*Problem description*.
Return the listing that follows exactly, with no pictures included.
┌─ Collected material
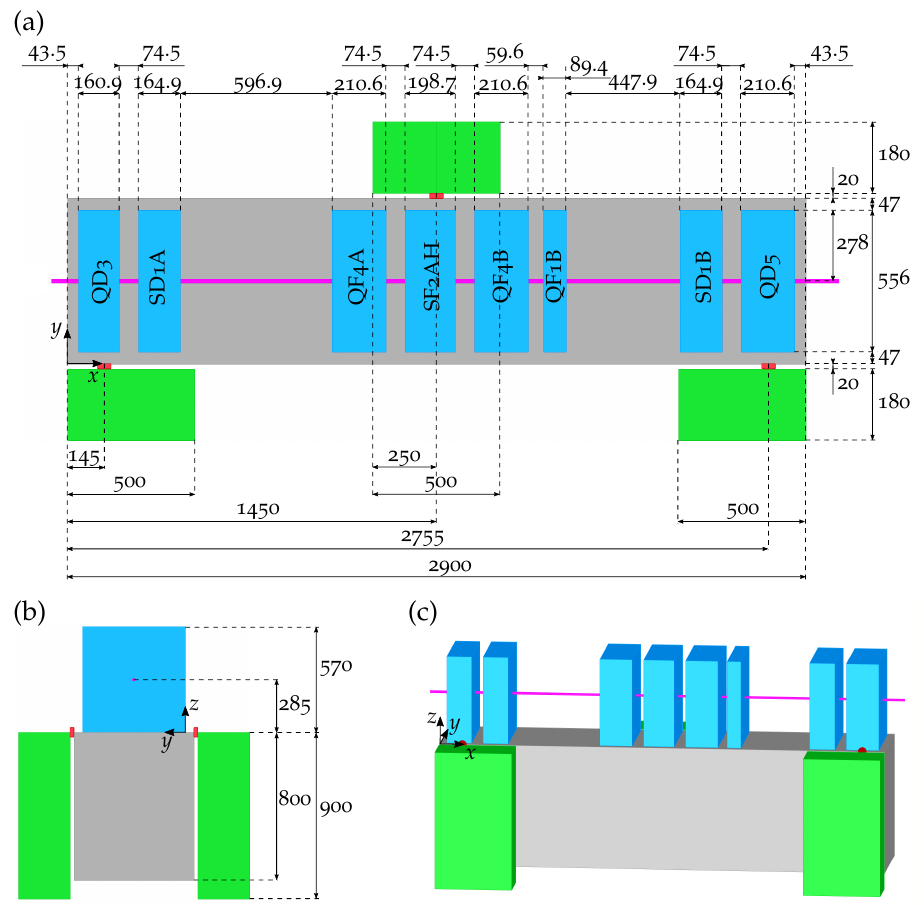
Figure 6. Top view ( a ), side view ( b ), and 3D view ( c ) of the general model of the 3 m PETRA IV magnet–girder assembly including the girder design space (grey), the three bases (green), the eight magnets (blue), and the three beams connecting the girder to the bases (red). The location of the particle beam is shown in magenta. All given dimensions are in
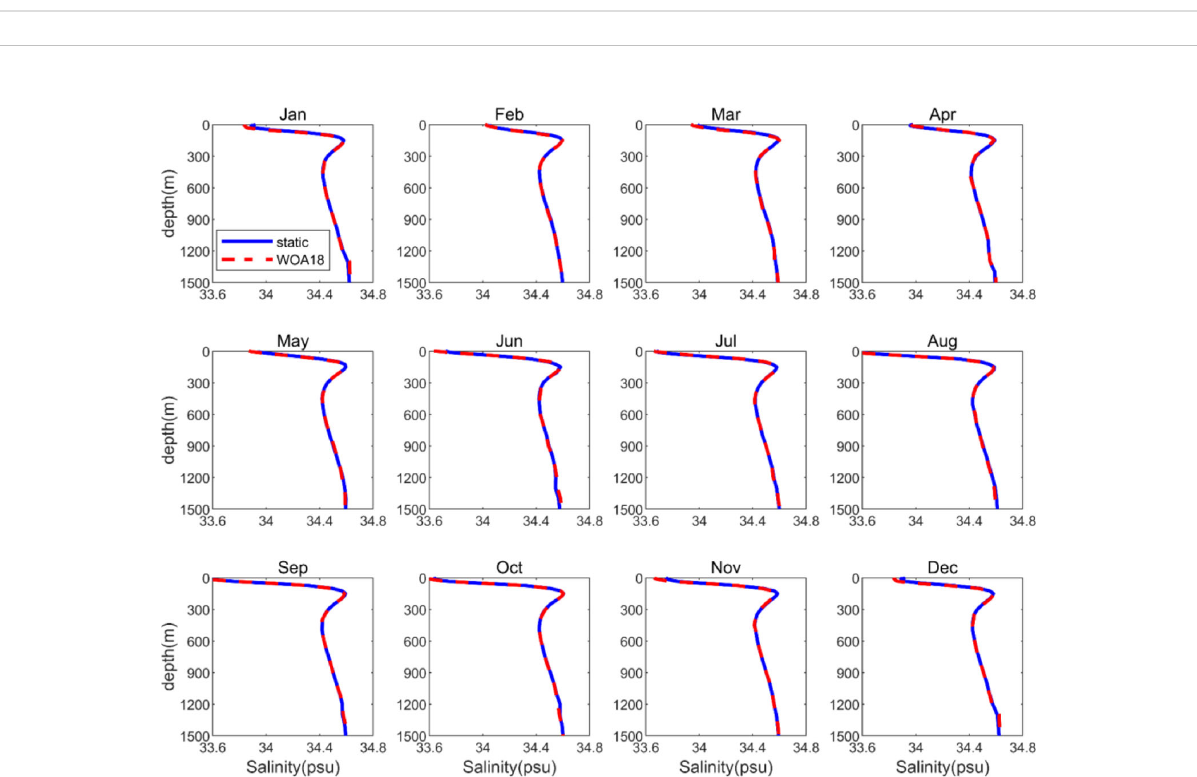
FIGURE 4 Monthly salinity pro fi les in the northern South China Sea. The blue and red lines represent the static climatic fi eld and WOA18 data,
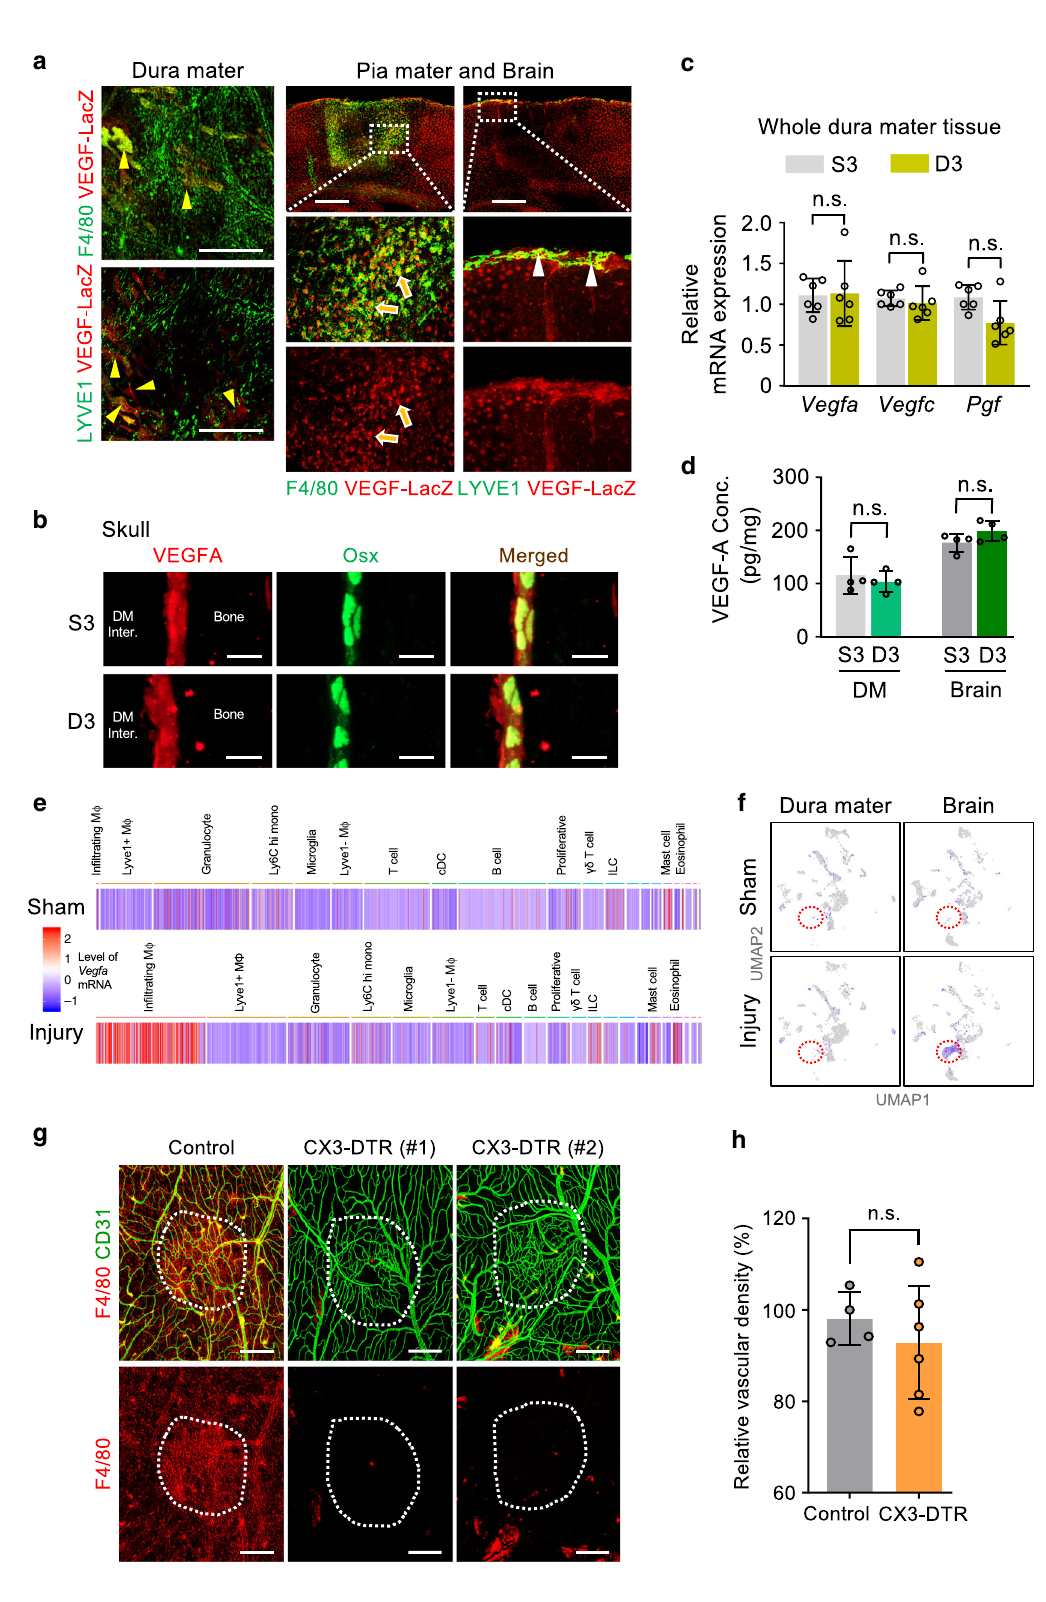
ex vivo sprouting assay 35 was performed using FACS-sorted dura mater or brain ECs. Although robust sprouting and fi lopodia were observed in dural EC spheroids, almost no sprouting and fi lopodia were detected in brain EC spheroids (Fig. 7a – c), con- fi rming that dura mater ECs have a more vigorous intrinsic angiogenic potential than brain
└─
*Output for this exercise*.
Figure 6. Top view ( a ), side view ( b ), and 3D view ( c ) of the general model of the 3 m PETRA IV magnet–girder assembly including the girder design space (grey), the three bases (green), the eight magnets (blue), and the three beams connecting the girder to the bases (red). The location of the particle beam is shown in magenta. All given dimensions are in
FIGURE 4 Monthly salinity pro fi les in the northern South China Sea. The blue and red lines represent the static climatic fi eld and WOA18 data,
ex vivo sprouting assay 35 was performed using FACS-sorted dura mater or brain ECs. Although robust sprouting and fi lopodia were observed in dural EC spheroids, almost no sprouting and fi lopodia were detected in brain EC spheroids (Fig. 7a – c), con- fi rming that dura mater ECs have a more vigorous intrinsic angiogenic potential than brain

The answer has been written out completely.